I’ve been approaching life with the belief that the worst-that-can-happen mindset is the setting up unnecessary obstacles.  I mean, worrying certainly isn’t efficient.  I rarely come up with a great solution before something terrible has happened, and how often has my worrying really staved off disaster?

But in McGonigal’s case, she’s saying that the challenge mindset — that best-that-can-happen mindset — is making life into a game.  She states, “It can empower you to find the unnecessary obstacle within the uninvited challenge you face” (p. 145).

In other words, what is a small obstacle inside a much larger problem that you can tackle right now to stay in the game?  Look at your biggest life challenge right now and think to yourself, “If I try to tackle this, what is the best that can happen?

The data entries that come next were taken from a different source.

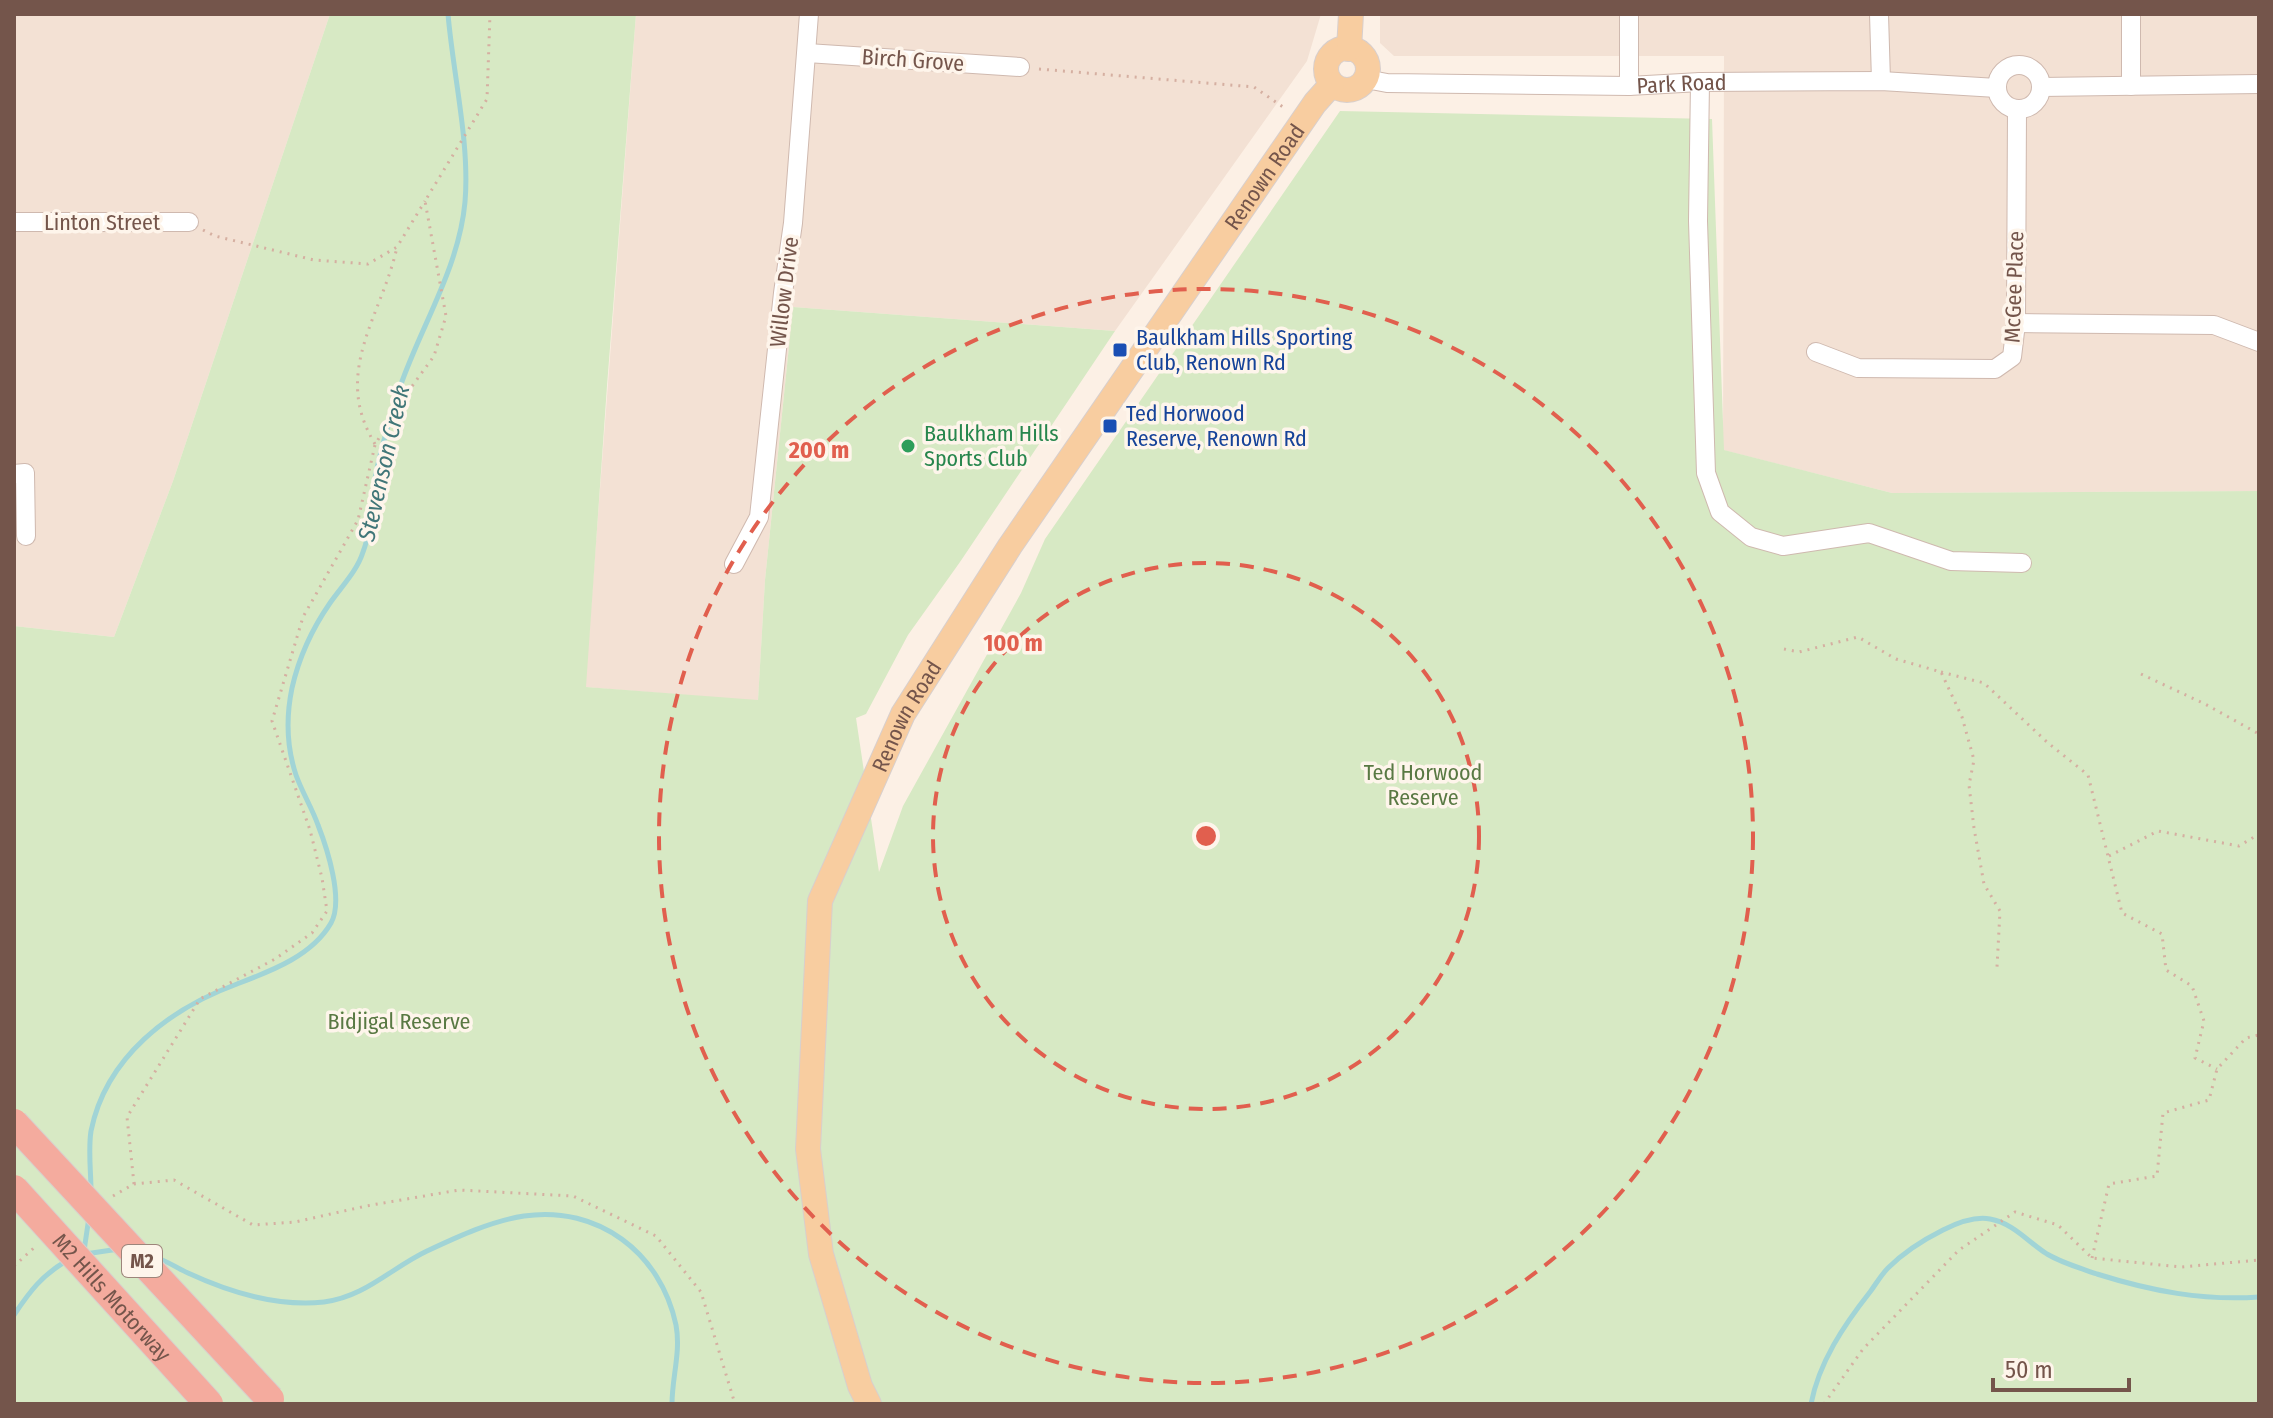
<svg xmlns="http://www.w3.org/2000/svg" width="2273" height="1418" font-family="'Fira Sans Condensed',sans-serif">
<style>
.residential{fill:#f3e1d4}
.green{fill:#d7e9c4}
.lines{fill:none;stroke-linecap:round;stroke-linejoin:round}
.stream{stroke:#a1d4d6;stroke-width:5}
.minor-casing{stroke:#cfb9af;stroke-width:20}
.major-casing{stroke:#d8cfcd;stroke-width:26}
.path{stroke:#d5afa1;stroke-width:3;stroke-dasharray:2 6;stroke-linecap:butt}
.minor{stroke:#fff;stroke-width:18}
.major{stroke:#f8cda0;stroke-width:24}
.highway-bridge-casing{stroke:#d8cfcd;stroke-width:30;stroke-linecap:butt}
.highway-bridge{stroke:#f4ab9e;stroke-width:28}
.ring{fill:none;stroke:#e15f4e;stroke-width:4;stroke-dasharray:14 10}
.transit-dot{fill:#1a4fb4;stroke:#fef5eb;stroke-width:3}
.leisure-dot{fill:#2e9e5b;stroke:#fef5eb;stroke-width:3}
.labels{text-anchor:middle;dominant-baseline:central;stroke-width:7;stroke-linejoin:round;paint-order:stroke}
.shield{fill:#fef5eb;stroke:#9d857b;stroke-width:2}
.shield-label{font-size:20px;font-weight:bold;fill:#74554b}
.street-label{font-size:22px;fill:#74554b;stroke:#fef5eb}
.transit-label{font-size:22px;fill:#164399;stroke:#fef5eb;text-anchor:start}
.leisure-label{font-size:22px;fill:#27864d;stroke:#fef5eb;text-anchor:start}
.park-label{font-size:22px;fill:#597943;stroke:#fef5eb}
.water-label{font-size:24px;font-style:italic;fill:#407678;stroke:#fef5eb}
.centre{fill:#e15f4e;stroke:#fef5eb;stroke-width:4}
.ring-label{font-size:24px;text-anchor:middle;font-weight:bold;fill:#e15f4e;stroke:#fef5eb;stroke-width:7;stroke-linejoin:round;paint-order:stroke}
</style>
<rect width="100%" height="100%" fill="#fcf0e5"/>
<path class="residential" d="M14,14H330L173,481L114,637L14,626Z
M636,14H1321L1307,61L1115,331L793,307L765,580L758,701L585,687Z
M1380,14H2259V491L1892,493L1723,450L1724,56H1394L1380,43Z"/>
<path class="green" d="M330,14H636L607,386L586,687L758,700L765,580L793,307L1115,331L960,562L908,635L866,714L856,718L879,872L903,806L1021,593L1045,539L1340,111L1712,119L1724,450L1892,493L2259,491V1404H14V626L114,637L173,481Z"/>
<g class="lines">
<path class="stream" d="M91,1191C91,1172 88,1150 91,1131C106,1057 169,1009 237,984C271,971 312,956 331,923C344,900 327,848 318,825C312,808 302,792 296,775C287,748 286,717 292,688C299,657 312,629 330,603C342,586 357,571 363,552C372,528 371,503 375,479C380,449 391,416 400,387C421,326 459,268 465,202C470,143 453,74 448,14
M84,1251L89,1217
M85,1254L119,1249
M155,1257C167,1261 177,1268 188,1273C229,1292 279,1307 324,1302C365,1297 391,1268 427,1251C457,1237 491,1221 524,1216C598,1205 661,1253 676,1325C681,1352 672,1377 672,1404
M14,1315C30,1291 42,1275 68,1260
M1811,1404C1819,1362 1844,1325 1870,1292C1876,1284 1881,1275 1888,1268C1903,1253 1925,1239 1943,1230C1957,1223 1974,1216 1990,1219C2013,1223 2028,1242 2047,1254C2062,1263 2080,1268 2097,1274C2151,1291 2203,1301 2259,1297"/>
<g class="minor-casing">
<g id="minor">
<path d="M1879,14L1881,81"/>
<path d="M807,53L1020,67"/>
<circle cx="2019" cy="87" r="22"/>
<path id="s1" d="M1366,79L1387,83L1629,86L1700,82L1881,81L1997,88"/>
<path d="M1700,82L1698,221L1706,473L1720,512L1751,537L1783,546L1869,533L1951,561L2022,563"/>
<path d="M1629,86V14"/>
<path d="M2131,86V14"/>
<path d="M2041,87L2259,84"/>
<path d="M14,222H189"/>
<path d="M2016,323L2214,325L2259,342"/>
<path d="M1816,352L1858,368L1995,369L2012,357L2016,323L2017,109"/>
<path d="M14,474L25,473L26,536"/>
<path d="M734,564L759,517L783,293L793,223L809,14"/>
</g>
</g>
<g class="major-casing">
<g id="major">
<circle cx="1347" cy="69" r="21"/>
<path d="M1349,49L1351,14"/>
<path id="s2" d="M869,1404L860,1386L821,1254L808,1149L820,901L903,714L1010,546L1315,103L1332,84"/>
</g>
</g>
<path class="path" d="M1039,69L1254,87L1283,107
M203,230L215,236L314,260L368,264L397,247L425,201
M375,444C331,372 382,316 397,247
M1784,649L1799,652L1858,637L1896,659L1941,672L1962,717L1974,760L1969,785L1974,828L1984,884L2000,911L1997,967
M1941,672L1984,683L2048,743L2088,775L2122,913L2162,934L2166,970L2192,986L2204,1021L2195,1058L2217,1069
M2141,674L2205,704L2259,734
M2109,856L2158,831L2239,846L2259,834
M134,1184L127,1117L200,999L275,959L312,933L327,911L322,878L310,830L272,721L303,617L358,520L375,445L394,411L434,356L446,316L425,201L487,99L490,14
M113,1196L134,1184L174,1180L253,1225L295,1222L366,1206L459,1190L573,1196L656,1236L701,1292L735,1404
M2092,1258L2109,1184L2157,1176L2163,1113L2209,1100L2217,1069L2246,1038L2259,1035
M14,1266L36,1246
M1824,1404L1863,1349L1959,1250L2015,1212L2058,1225L2092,1258L2181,1267L2259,1260"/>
<use href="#minor" class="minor"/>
<use href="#major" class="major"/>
<g class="highway-bridge-casing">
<g id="highway-bridge">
<path d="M14,1123L270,1399"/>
<path id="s3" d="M14,1189L209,1404"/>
</g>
</g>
<use href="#highway-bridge" class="highway-bridge"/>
</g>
<g class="ring">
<circle cx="1206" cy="836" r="273"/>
<circle cx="1206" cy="836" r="547"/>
</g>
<g class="transit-dot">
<rect x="1112" y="342" width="16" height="16" rx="4"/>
<rect x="1102" y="418" width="16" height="16" rx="4"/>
</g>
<circle class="leisure-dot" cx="908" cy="446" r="8"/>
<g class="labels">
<rect class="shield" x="122" y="1245" width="40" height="32" rx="6"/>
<g class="shield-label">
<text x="142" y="1261">M2</text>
</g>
<g class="street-label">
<text transform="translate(913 60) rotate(4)">Birch Grove</text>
<text stroke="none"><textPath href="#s1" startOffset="316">Park Road</textPath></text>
<text stroke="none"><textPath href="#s2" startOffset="1364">Renown Road</textPath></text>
<text x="102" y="222">Linton Street</text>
<text transform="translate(2014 287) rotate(-88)">McGee Place</text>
<text transform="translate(784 292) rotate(-83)">Willow Drive</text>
<text stroke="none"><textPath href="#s2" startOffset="716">Renown Road</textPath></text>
<text stroke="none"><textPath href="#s3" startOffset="146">M2 Hills Motorway</textPath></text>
</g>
<g class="transit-label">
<text x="1136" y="337">Baulkham Hills Sporting<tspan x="1136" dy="25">Club, Renown Rd</tspan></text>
<text x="1126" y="413">Ted Horwood<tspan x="1126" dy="25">Reserve, Renown Rd</tspan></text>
</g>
<g class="leisure-label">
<text x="924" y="433">Baulkham Hills<tspan x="924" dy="25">Sports Club</tspan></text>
</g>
<g class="park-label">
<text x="1423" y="772">Ted Horwood<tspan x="1423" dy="25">Reserve</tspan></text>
<text x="399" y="1021">Bidjigal Reserve</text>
</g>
<g class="water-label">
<text transform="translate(384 463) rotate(-77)">Stevenson Creek</text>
</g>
</g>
<circle cx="1206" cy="836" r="12" class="centre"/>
<g class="ring-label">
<text x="819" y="458">200 m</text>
<text x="1013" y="651">100 m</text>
</g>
<rect width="2273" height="1418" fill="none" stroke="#74554b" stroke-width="32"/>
<path d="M1993 1378v12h136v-12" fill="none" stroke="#74554b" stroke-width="4"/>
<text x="2005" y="1378" font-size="24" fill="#74554b" stroke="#fef5eb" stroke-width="6" paint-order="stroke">50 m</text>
</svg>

I’m writing about SuperBetter the app as well as SuperBetter the book because… well… I learned about them via a podcast and now I want to talk about everything I’m learning on them.  If you want to talk about them, too, join along.  If not, skip the posts marked SuperBetter.

1 comment

1 torthuil { 12.28.16 at 2:20 pm }

Interesting. Like you my mind tends to go to worst case scenarios, but I usually behave/act based on best case scenarios. Unless I avoid doing anything at all.